**Task**: Please copy every line from the records below that contains the string "Helado".

**Data section**:
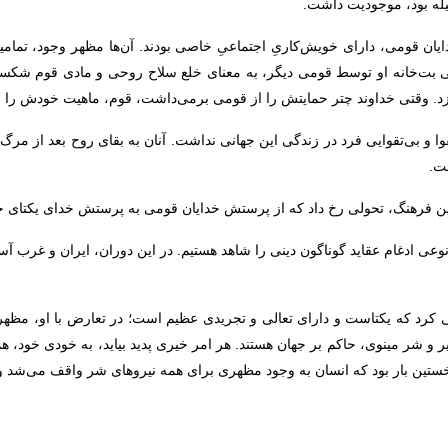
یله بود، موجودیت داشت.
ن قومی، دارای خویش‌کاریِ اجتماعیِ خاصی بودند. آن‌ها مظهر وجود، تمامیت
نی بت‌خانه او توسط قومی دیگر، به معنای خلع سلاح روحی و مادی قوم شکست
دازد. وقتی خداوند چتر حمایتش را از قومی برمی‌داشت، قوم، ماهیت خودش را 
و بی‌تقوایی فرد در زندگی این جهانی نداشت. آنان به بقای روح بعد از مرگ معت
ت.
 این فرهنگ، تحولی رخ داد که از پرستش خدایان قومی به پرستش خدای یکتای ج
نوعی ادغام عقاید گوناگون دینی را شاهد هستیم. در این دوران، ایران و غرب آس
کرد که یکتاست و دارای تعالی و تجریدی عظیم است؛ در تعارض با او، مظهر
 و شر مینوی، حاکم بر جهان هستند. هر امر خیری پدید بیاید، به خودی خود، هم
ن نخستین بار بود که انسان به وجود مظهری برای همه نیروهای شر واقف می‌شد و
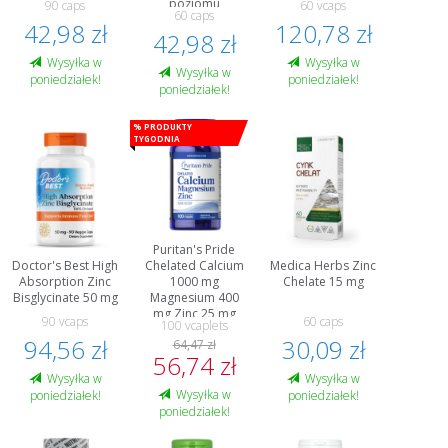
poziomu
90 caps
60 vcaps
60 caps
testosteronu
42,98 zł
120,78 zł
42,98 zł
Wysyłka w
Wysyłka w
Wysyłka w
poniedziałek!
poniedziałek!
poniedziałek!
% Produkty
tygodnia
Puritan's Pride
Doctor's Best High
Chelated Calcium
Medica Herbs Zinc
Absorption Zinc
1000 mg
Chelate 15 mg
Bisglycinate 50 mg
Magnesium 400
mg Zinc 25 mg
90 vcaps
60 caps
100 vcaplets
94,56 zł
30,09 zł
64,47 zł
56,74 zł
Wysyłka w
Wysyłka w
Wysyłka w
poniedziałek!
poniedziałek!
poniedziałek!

--

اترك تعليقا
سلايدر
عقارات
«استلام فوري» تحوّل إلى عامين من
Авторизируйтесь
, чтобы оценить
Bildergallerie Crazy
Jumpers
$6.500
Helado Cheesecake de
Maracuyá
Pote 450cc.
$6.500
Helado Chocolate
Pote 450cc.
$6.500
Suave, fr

**Answer to the exercise**:
Helado Cheesecake de
Helado Chocolate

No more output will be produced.